Data entries:
⁂
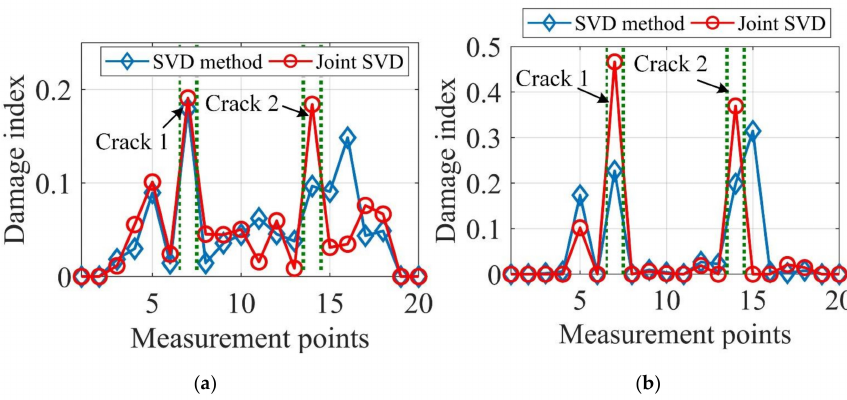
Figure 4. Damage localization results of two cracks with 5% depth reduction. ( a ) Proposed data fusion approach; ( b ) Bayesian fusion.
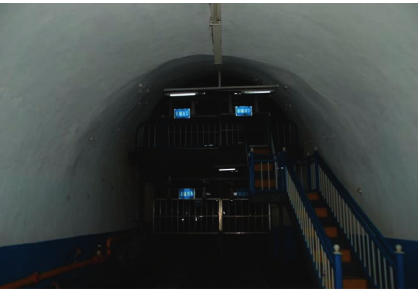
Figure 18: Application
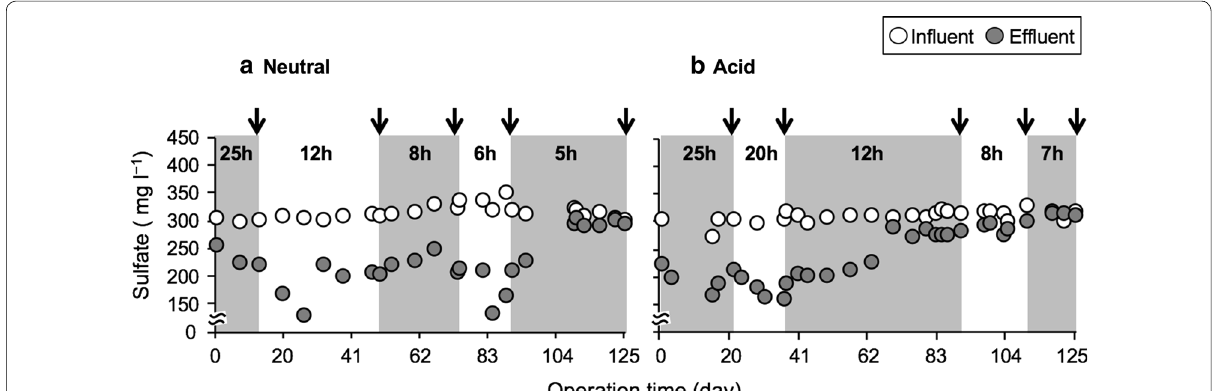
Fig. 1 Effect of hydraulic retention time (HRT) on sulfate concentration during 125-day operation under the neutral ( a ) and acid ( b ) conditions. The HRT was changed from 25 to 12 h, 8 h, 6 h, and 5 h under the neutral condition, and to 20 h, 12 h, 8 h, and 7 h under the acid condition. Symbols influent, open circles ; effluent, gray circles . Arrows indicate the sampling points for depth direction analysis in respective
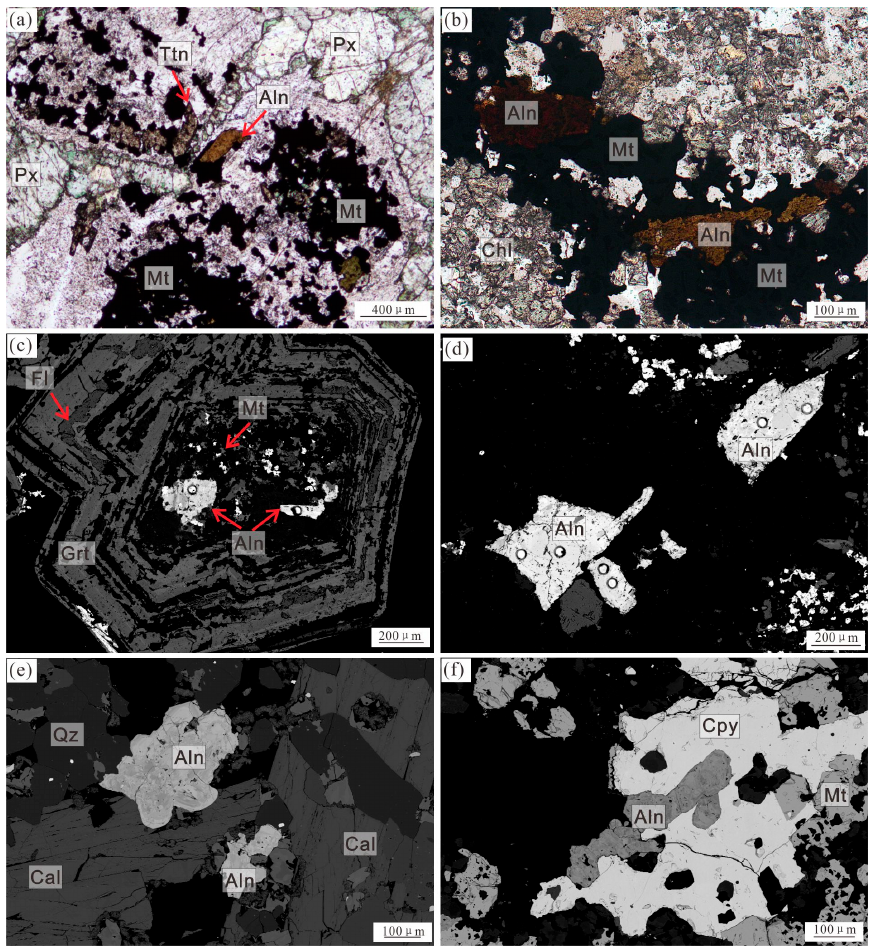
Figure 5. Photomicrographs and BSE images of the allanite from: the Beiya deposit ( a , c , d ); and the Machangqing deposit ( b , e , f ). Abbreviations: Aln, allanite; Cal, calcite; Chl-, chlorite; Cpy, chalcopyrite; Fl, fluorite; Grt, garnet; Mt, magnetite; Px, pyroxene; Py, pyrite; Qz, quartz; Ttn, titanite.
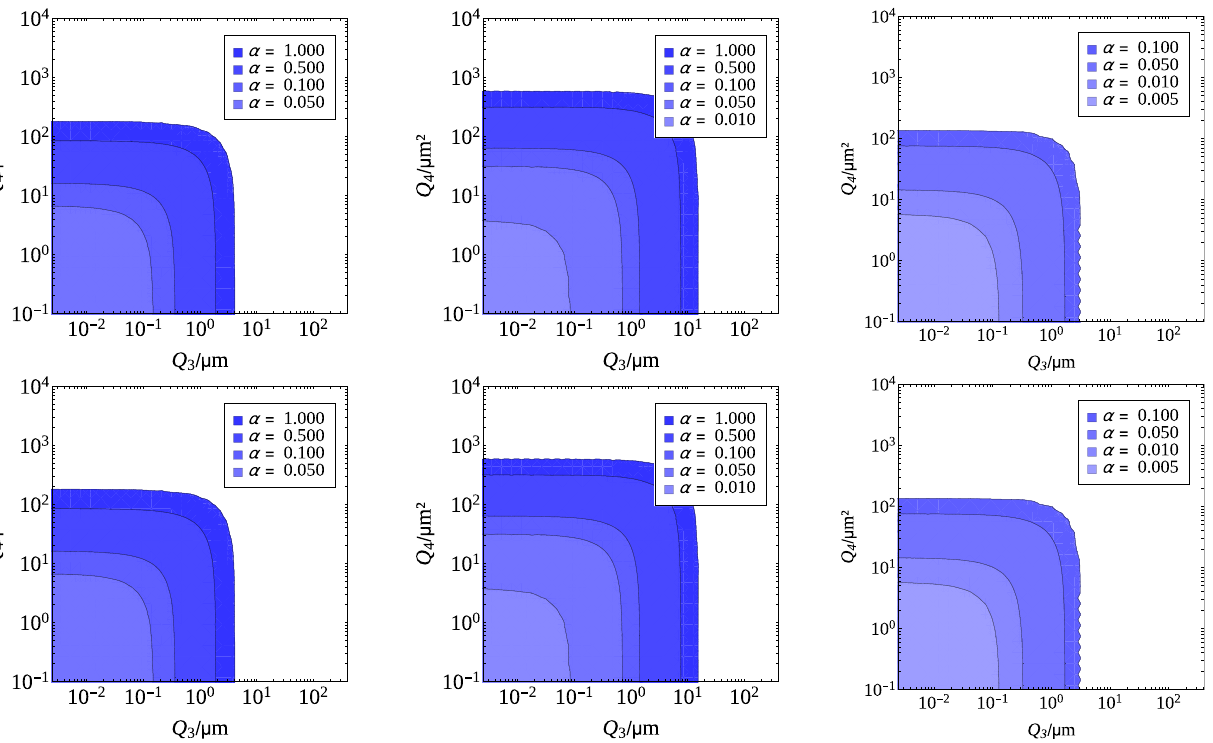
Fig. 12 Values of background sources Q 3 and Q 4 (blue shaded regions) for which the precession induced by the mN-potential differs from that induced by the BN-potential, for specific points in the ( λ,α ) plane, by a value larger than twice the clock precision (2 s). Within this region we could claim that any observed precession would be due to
⁂
**What to produce**
Quote the entries above word for word. Leave the images out.

**Answer to this exercise**
Figure 4. Damage localization results of two cracks with 5% depth reduction. ( a ) Proposed data fusion approach; ( b ) Bayesian fusion.
Figure 18: Application
Fig. 1 Effect of hydraulic retention time (HRT) on sulfate concentration during 125-day operation under the neutral ( a ) and acid ( b ) conditions. The HRT was changed from 25 to 12 h, 8 h, 6 h, and 5 h under the neutral condition, and to 20 h, 12 h, 8 h, and 7 h under the acid condition. Symbols influent, open circles ; effluent, gray circles . Arrows indicate the sampling points for depth direction analysis in respective
Figure 5. Photomicrographs and BSE images of the allanite from: the Beiya deposit ( a , c , d ); and the Machangqing deposit ( b , e , f ). Abbreviations: Aln, allanite; Cal, calcite; Chl-, chlorite; Cpy, chalcopyrite; Fl, fluorite; Grt, garnet; Mt, magnetite; Px, pyroxene; Py, pyrite; Qz, quartz; Ttn, titanite.
Fig. 12 Values of background sources Q 3 and Q 4 (blue shaded regions) for which the precession induced by the mN-potential differs from that induced by the BN-potential, for specific points in the ( λ,α ) plane, by a value larger than twice the clock precision (2 s). Within this region we could claim that any observed precession would be due to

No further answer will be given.